Collaboration française
La présence de ces derniers avait cependant fait l’objet de nombreuses rumeurs et avait même été évoquées dans un SAS et, plus sérieusement, dès 1997 par Alisson Des Forges, une spécialiste de l’ONG Human rights Watch (HRW). Elle avait été entendue par la Mission d’information parlementaire française sur le Rwanda en 1998. «Elle n’apportait aucune preuve de ses dires», se souvient aujourd’hui Paul Quilès, le président le Mission parlementaire, qui rappelle la publication dans son rapport de la liste de toutes les armes françaises livrées au Rwanda, y compris des livraisons illégales. Paul Quilès «s’étonne de la sortie d’un nouveau document». «On a n’a pas son origine ni ce qu’il contient exactement. Il faut faire attention avant de tirer des conclusions».
Rien ne prouve en effet qu’un Mistral ait été utilisé contre l’avion d’Habyarimana de loin s’en faut. Reste que la révélation de la possession de ces missiles par les Rwandais met en évidence, une fois de plus les nombreuses inconnues qui entourent la collaboration entre les FAR et leurs homologues français dans les années précédant le génocide.

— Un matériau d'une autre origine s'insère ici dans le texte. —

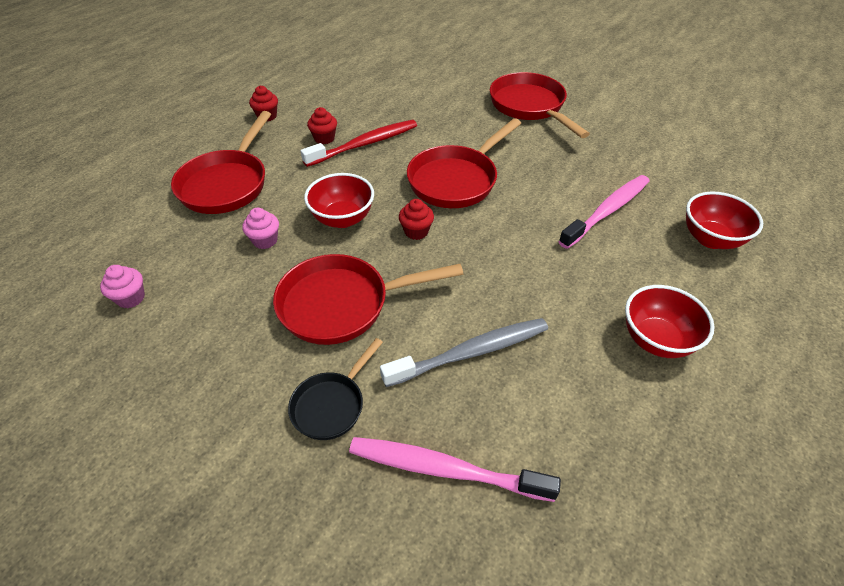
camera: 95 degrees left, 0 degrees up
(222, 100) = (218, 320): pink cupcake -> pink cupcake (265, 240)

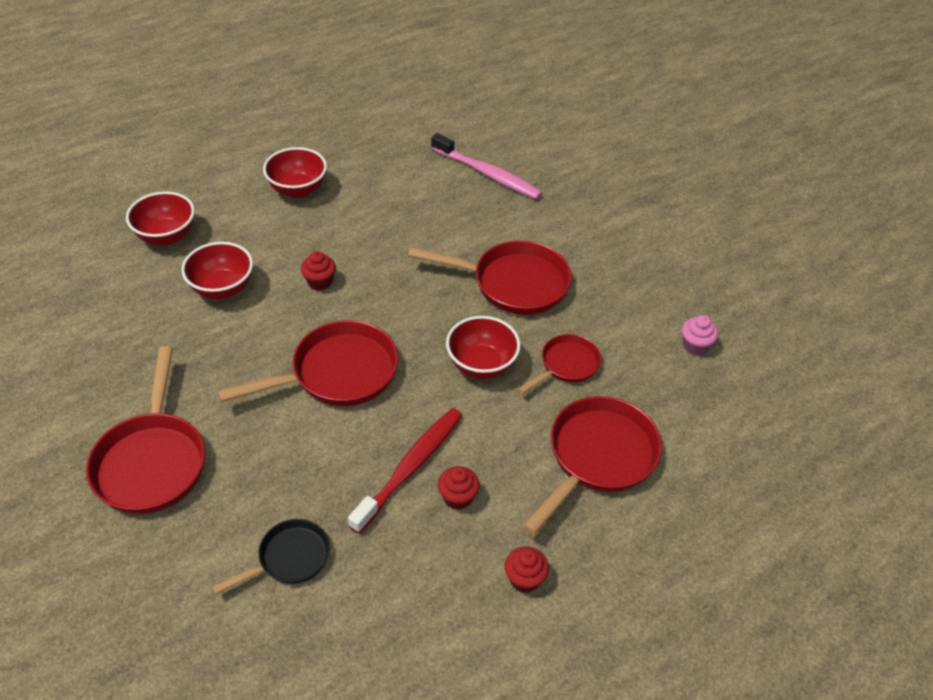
camera: 160 degrees left, 0 degrees up
(265, 240) = (566, 365): pink cupcake -> red pan
(331, 405) = (544, 223): black pan -> black pan (289, 558)
(365, 144) = (410, 467): red toothbrush -> red toothbrush turned 135 degrees clockwise
(416, 231) = (416, 327): red cupcake -> red cupcake (320, 282)
(471, 352) = (433, 222): grey toothbrush -> none
(607, 211) = (222, 288): pink toothbrush -> red bowl

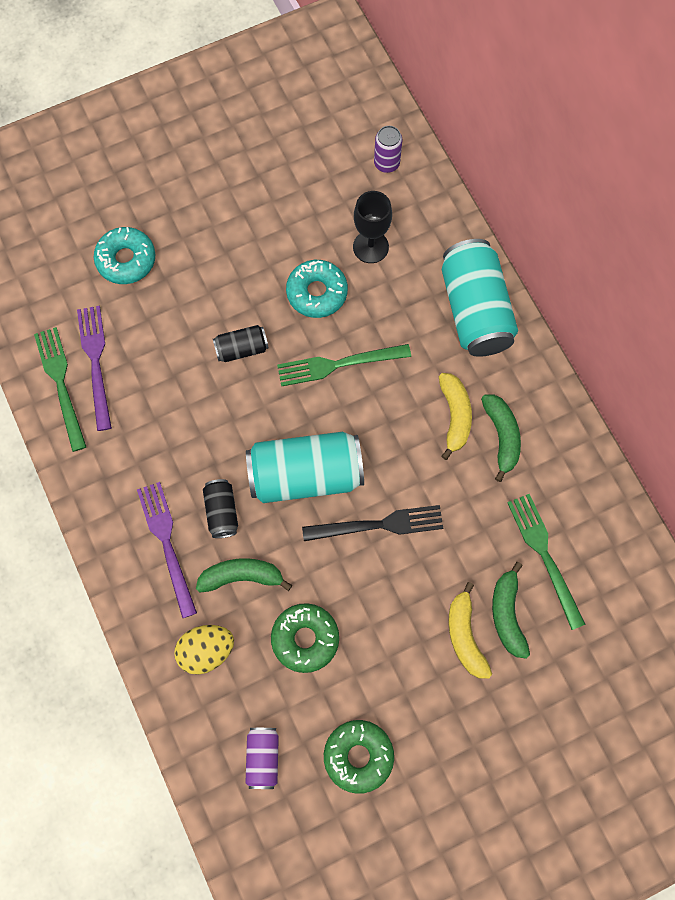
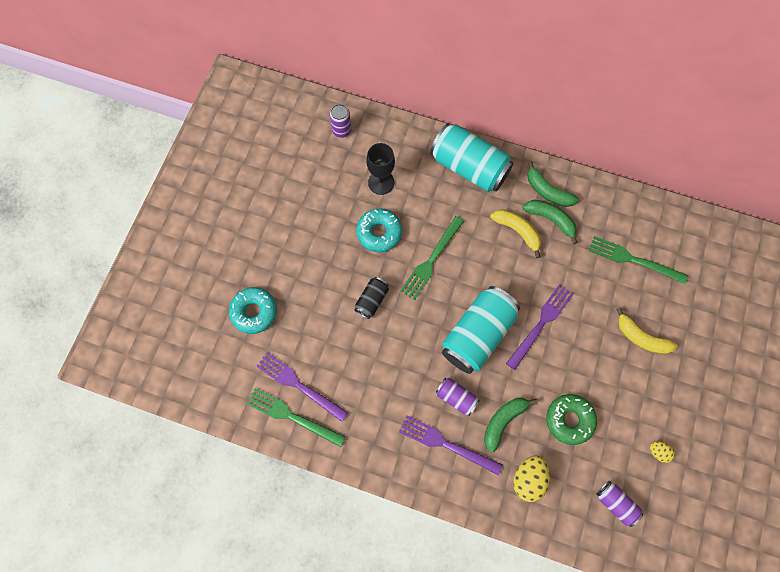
camera: 45 degrees left, 0 degrees up
(222, 512) = (456, 397): black can -> purple can
(358, 756) = (658, 452): green donut -> yellow egg
(380, 524) = (541, 323): black fork -> purple fork
(507, 614) = (648, 306): green banana -> green banana (547, 191)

Pour Hubert Védrine, le nouveau document, tout comme l’enquête des juges Trévédic et Poux, ne change pas grand-chose: «Si cela doit conduire à soupçonner des Hutus dans l’attentat ,cela n’implique pas la France, au contraire. Cela montre de la politique d’Habyarimana, soutenue par la France, gênait les extrémistes».
Pour Bernard Maingain, un avocat des officiels rwandais mis en cause, la brusque mis au jour de cette liste conduit au contraire à s’interroger sur «l’enfumage constant» l’enquête sur les origines sur le plus grand crime de la fin du XXe siècle.